● SHORT TASK
Rewrite every line of the listing below, swapping "time" for "clock reading" and keeping everything else the same. Leave out the pictures.

start MATERIAL PROVIDED

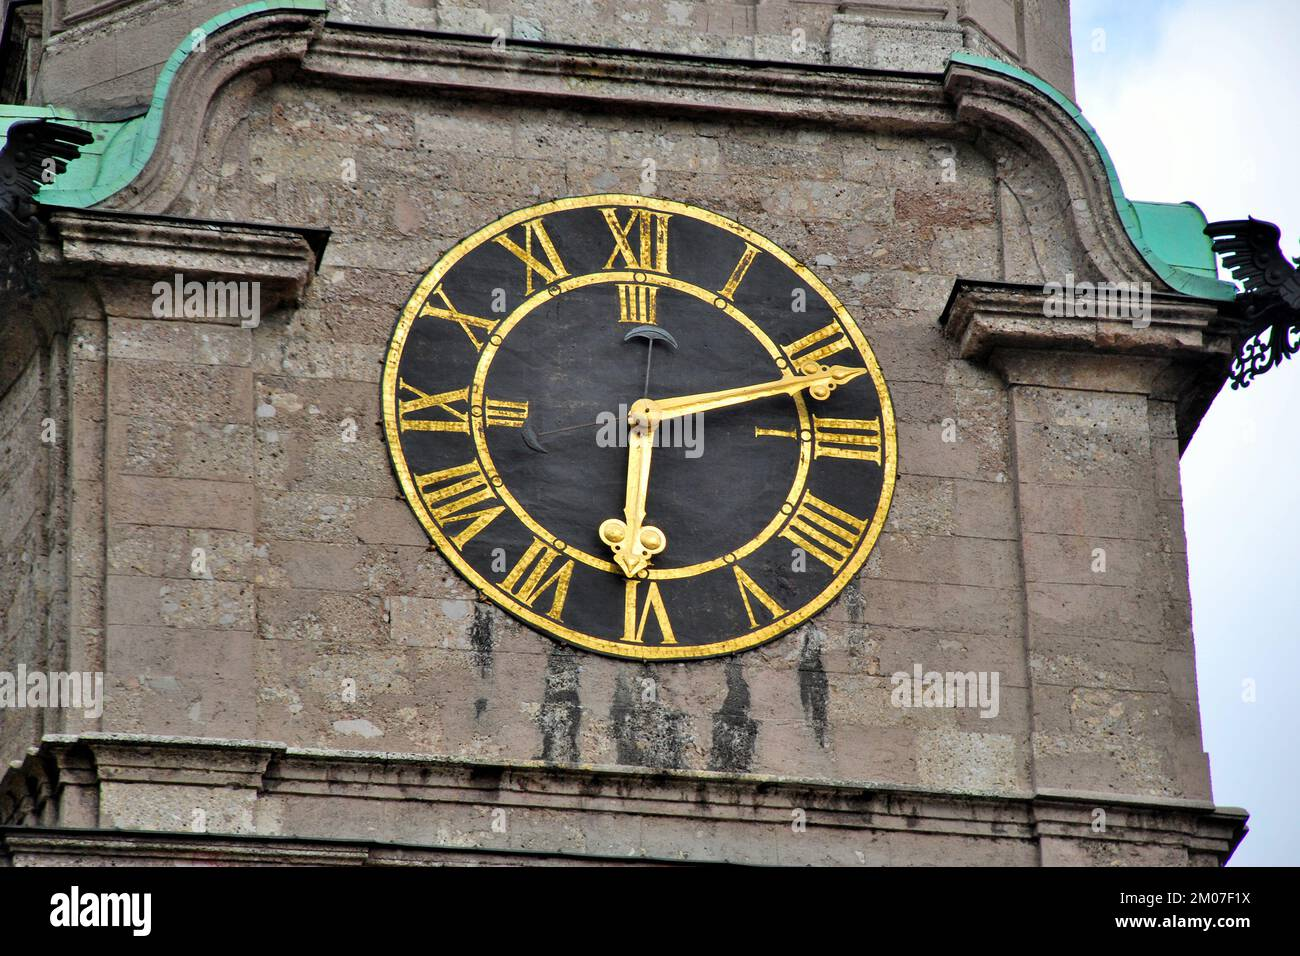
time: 6:12
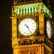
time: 10:25
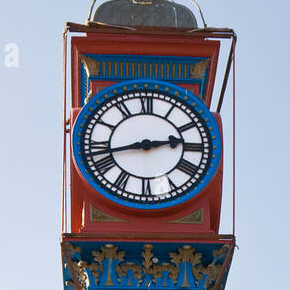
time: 2:42
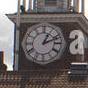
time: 1:11
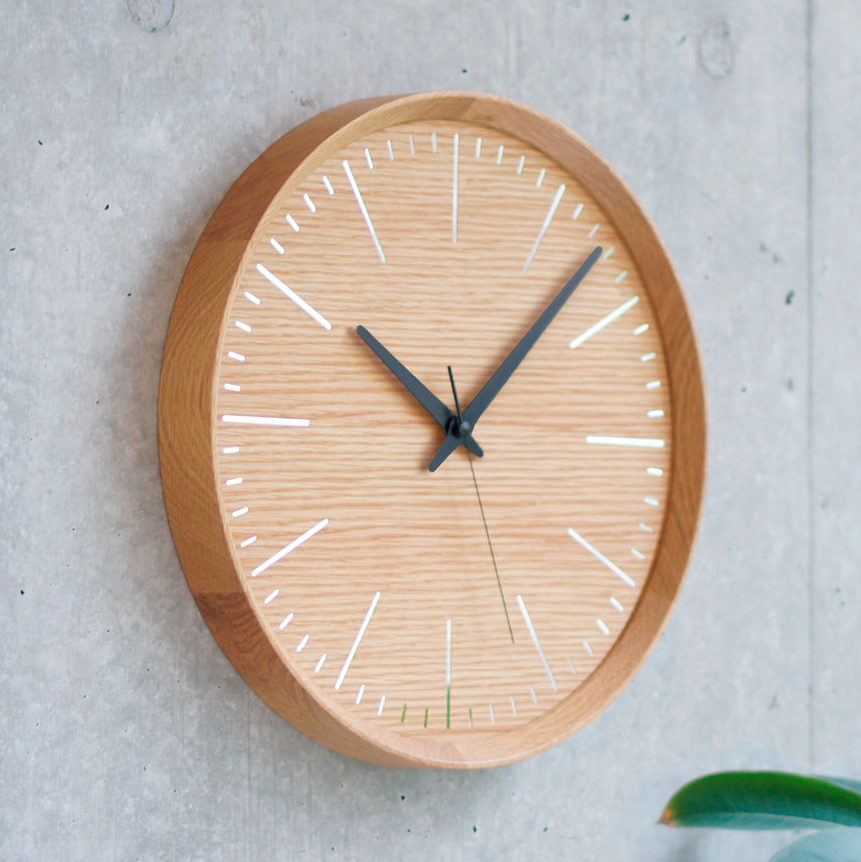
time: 10:07
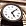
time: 5:07
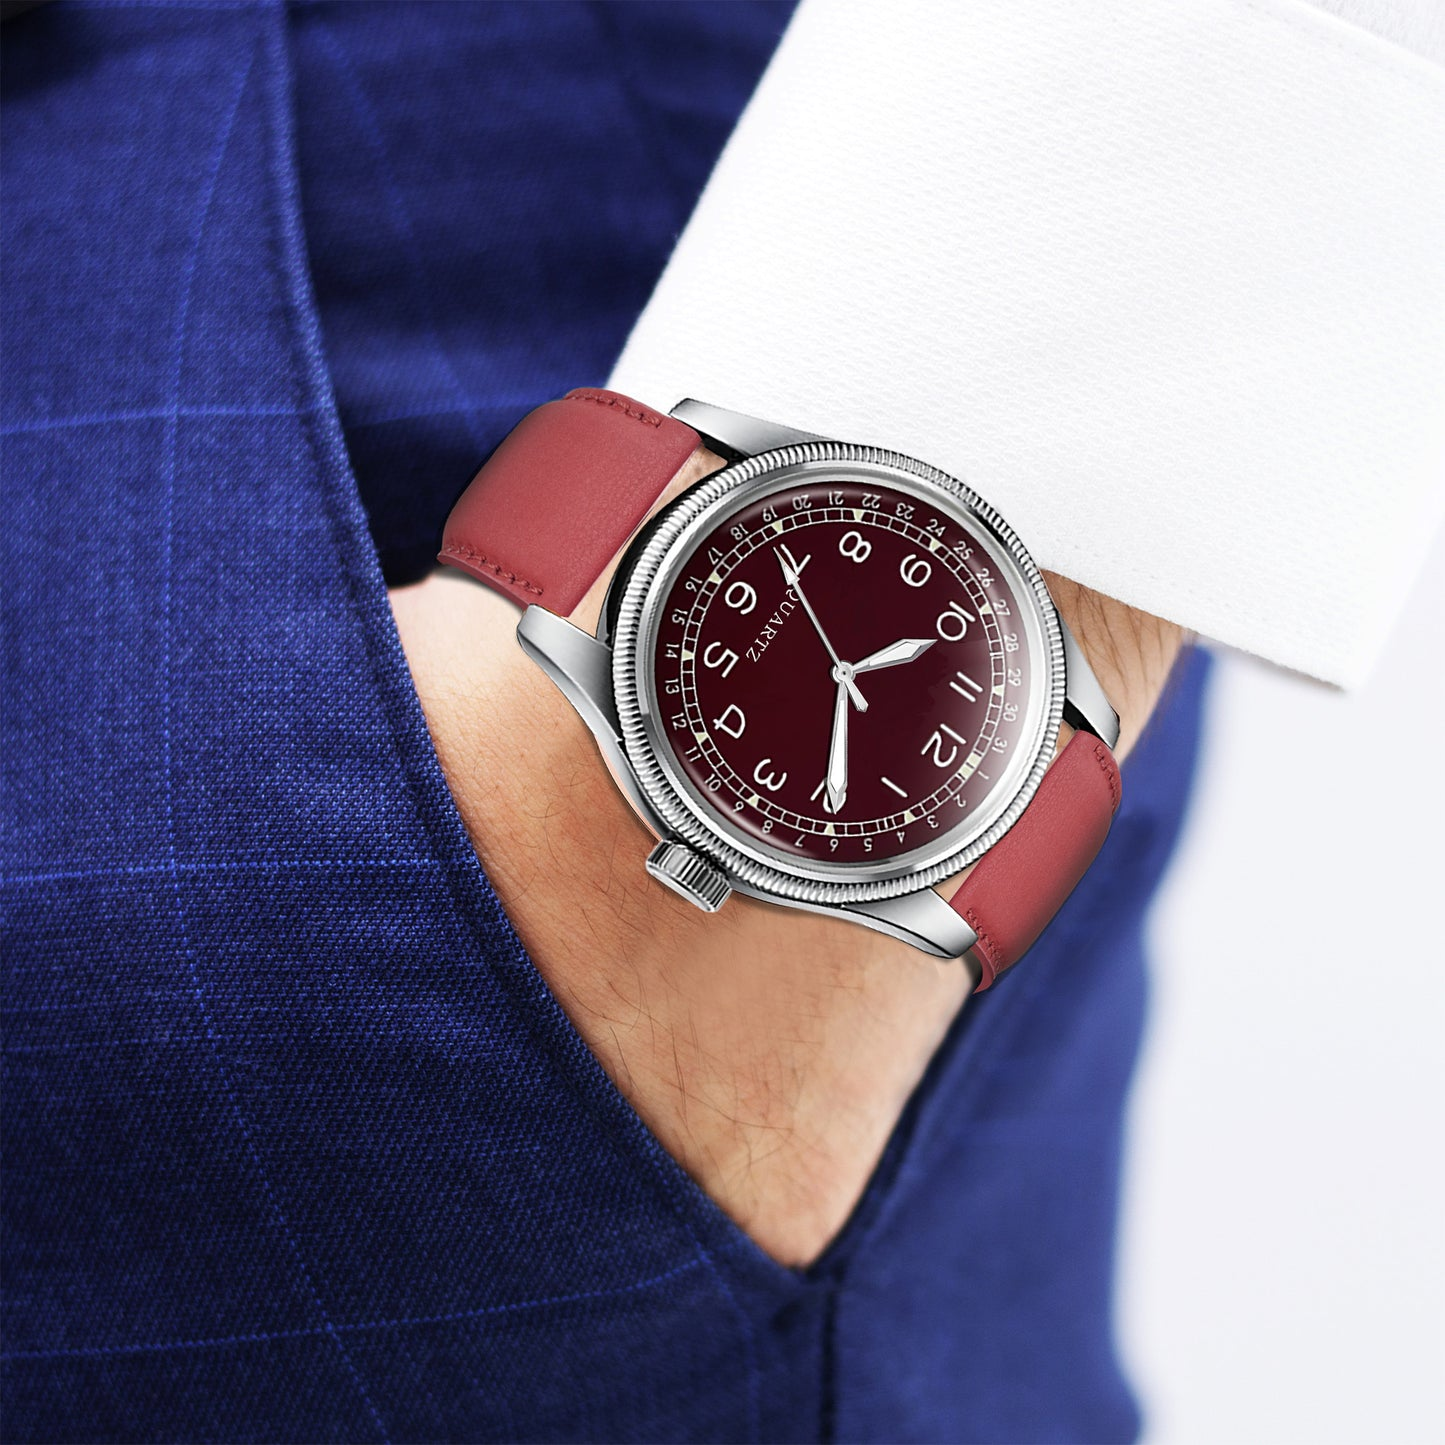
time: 2:29
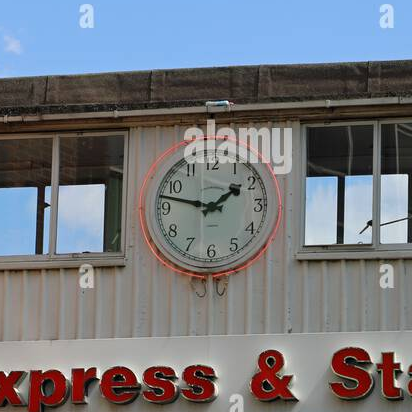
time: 1:47
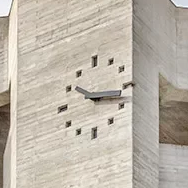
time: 10:17
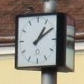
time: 1:09
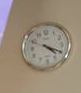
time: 4:19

end MATERIAL PROVIDED

● FINAL RESULT
clock reading: 6:12
clock reading: 10:25
clock reading: 2:42
clock reading: 1:11
clock reading: 10:07
clock reading: 5:07
clock reading: 2:29
clock reading: 1:47
clock reading: 10:17
clock reading: 1:09
clock reading: 4:19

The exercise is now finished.